- Directed by: Nguyễn Hồng Sến
- Written by: Nguyễn Quang Sáng
- Starring: Lâm Tới Thúy An
- Cinematography: Đường Tuấn Ba
- Edited by: Nguyễn Kim Phượng Lâm Trấn
- Music by: Trịnh Công Sơn
- Production company: Giai Phong Film Studio
- Distributed by: Giai Phong Film Studio Phuong Nam Film
- Release date: 30 April 1979;
- Running time: 90 minutes
- Country: Vietnam
- Language: Vietnamese

= The Abandoned Field: Free Fire Zone =

1979 film

The Abandoned Field: Free Fire Zone (Cánh đồng hoang) is a 1979 Vietnamese drama film directed by Nguyễn Hồng Sến. It won the Golden Prize and the Prix FIPRESCI at the 12th Moscow International Film Festival.

The film gives an "unnerving and compelling .. subjective-camera-eye-view" of life under helicopter fire in a free-fire zone in the Mekong Delta during the Vietnam War. The film cuts to an (American) "helicopter-eye view", contrasting painfully with the human tenderness seen earlier.

==Plot==
The film completely takes place within the perimeter of an empty field, but it exploits both the space under the water (from under the water surface of the field) and the edges of the sky (where there are American warplanes conducting raids).

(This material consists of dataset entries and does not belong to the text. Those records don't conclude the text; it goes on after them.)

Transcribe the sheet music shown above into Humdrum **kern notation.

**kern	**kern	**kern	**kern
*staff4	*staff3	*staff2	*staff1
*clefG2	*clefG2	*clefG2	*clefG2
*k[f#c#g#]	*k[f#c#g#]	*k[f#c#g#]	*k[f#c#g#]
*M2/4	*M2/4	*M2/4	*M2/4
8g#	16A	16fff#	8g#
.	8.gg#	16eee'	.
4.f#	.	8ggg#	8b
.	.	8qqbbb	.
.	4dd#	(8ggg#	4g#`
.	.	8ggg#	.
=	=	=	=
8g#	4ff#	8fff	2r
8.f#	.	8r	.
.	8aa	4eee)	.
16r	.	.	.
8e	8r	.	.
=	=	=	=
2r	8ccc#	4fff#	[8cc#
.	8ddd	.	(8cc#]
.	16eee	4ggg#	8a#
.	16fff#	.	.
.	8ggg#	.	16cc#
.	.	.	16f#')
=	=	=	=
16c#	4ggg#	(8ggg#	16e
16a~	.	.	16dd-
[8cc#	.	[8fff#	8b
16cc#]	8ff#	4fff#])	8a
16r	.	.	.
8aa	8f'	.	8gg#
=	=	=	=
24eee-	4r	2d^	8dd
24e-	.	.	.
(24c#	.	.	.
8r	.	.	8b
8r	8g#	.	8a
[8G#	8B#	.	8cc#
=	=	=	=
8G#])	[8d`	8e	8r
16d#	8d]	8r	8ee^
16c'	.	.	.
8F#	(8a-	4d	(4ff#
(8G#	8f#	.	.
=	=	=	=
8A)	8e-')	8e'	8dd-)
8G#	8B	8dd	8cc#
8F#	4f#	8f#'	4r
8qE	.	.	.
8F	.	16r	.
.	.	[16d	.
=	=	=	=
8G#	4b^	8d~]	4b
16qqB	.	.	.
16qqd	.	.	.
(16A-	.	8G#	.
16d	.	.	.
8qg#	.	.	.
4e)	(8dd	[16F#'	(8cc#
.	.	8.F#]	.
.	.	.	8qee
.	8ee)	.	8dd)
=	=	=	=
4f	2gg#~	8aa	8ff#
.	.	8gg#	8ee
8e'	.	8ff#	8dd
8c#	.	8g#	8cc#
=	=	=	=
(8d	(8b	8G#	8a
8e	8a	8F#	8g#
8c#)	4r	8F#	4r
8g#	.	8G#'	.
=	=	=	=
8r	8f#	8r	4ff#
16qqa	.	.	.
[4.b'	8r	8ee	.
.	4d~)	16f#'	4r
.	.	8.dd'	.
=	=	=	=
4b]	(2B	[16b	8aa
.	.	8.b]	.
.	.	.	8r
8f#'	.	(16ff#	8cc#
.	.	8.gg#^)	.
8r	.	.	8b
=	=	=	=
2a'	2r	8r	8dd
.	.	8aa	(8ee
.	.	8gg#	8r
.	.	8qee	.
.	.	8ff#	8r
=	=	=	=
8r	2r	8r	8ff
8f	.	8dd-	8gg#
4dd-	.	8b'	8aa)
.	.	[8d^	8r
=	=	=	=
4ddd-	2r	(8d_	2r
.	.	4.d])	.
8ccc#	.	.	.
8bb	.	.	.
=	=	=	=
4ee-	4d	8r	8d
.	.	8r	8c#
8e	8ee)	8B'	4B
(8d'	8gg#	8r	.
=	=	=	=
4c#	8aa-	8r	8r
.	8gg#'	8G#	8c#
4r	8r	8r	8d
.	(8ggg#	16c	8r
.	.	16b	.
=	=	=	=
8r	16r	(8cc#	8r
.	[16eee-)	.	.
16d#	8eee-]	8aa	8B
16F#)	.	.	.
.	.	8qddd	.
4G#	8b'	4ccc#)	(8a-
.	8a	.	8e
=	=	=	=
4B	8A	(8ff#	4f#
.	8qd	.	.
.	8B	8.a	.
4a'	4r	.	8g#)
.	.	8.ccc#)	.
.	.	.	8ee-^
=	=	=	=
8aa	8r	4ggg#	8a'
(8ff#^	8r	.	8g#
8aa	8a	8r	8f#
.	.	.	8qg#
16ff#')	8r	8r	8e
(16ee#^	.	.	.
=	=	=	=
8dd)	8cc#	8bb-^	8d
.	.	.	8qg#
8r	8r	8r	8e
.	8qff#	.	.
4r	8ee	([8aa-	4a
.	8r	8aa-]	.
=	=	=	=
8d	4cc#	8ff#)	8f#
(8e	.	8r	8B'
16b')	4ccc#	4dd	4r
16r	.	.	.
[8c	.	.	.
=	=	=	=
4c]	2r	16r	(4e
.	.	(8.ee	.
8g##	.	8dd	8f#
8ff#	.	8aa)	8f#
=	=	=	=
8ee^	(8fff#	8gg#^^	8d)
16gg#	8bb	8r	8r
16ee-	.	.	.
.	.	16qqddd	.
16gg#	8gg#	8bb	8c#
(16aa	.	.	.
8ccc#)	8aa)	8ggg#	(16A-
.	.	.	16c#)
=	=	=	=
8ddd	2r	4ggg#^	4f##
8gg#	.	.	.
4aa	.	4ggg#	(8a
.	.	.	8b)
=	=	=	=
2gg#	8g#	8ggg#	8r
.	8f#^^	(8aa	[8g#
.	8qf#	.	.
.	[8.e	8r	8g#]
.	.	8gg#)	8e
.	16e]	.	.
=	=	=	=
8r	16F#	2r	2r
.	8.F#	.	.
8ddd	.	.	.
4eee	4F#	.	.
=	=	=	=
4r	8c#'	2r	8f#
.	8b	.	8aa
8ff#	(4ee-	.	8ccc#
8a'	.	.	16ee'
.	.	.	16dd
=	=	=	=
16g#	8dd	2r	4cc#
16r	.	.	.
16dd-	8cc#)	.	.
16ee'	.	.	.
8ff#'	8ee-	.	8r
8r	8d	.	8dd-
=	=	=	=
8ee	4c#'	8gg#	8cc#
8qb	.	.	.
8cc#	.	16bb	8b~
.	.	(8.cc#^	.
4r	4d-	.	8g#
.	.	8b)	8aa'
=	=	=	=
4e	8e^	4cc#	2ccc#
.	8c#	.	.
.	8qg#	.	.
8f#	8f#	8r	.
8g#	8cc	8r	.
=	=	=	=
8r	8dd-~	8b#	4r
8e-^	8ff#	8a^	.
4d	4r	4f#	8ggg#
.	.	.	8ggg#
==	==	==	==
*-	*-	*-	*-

The setting is Dong Thap Muoi during the Vietnam War. Ba Do, his wife, and their young child live in a small shack amidst the water. They are tasked by the revolution with maintaining communication lines for the armed forces. The author emphasizes the daily life of the couple, such as planting rice, caring for their child, catching snakes, and fishing. Interspersed with these activities are raids by American military helicopters searching for guerrilla soldiers in the watery fields. When Ba Do is shot by an American helicopter, his wife shoots it down to avenge him.

At the end of the film there is a scene where a photograph of the shot pilot's wife and child falls from his chest. There were many suggestions to edit this scene from the film, however, it was still kept in order for people to see and understand American soldiers more clearly, they also are normal people, with a wife and child like Ba Do, but because of the war they had to be pulled from their families and put into Vietnam to fight.

==Cast==
- Lâm Tới as Ba Do
- Nguyễn Thúy An as Sau Xoa
- De Xuan
- Chi Hong
- Robert Hải as Lieutenant Colonel Mistcher. Robert Hải (born Trần Hữu Hải; 1940–2000) was born in Hải Phòng and died in Ho Chi Minh City; he was of French and Italian parentage, with both parents having perished during the 1945 coup d'état.

== Production ==
Writer Nguyen Quang Sang—famous for The Ivory Comb (Chiếc lược ngà) and the screenwriter of this film—shared: "I had the idea for Cánh đồng hoang screenplay back in 1966; that year, I visited the Dong Thap Muoi battlefield and captured some unique images of the war there... yet it wasn't until December 18, 1978, that I actually began writing Cánh đồng hoang..."

The infant character in the film was played by Nguyen Van Thuan, the son of Nguyen Van Viet and the nephew of director Hong Sen. Thuan was only four months old when director Hong Sen scouted for actors, and nine months old when the film crew arrived to shoot. Today, Thuan is a millionaire living in Dong Thap Muoi.

The role of the wife was played by actress Thuy An, who was also director Hong Sen's wife. The Season of the Strong Wind (Mùa gió chướng) marked her entry into cinema (1978), followed by a string of films that became "blockbusters" of that era: The Face-Up Card (Ván bài lật ngửa), Saigon Commandos (Biệt động Sài Gòn), The Season of Rising Waters (Mùa nước nổi), and The Whirlwind Zone (Vùng gió xoáy)... In 1995, following director Hong Sen's passing, she trained as a jeweler and moved to Laos to make a living. She happened to meet her current husband there; they married and relocated to Frankfurt, Germany. She lives there with her husband and her daughter, Thuy Hong (her child with People's Artist Hong Sen).

As of 2003—when the film The Orphaned Monkey (Con khỉ mồ côi) was produced—Cánh đồng hoang remained the only screenplay Nguyen Quang Sang had written purely out of spontaneous inspiration, whereas most of his other scripts were commissioned or created during participation in creative workshops.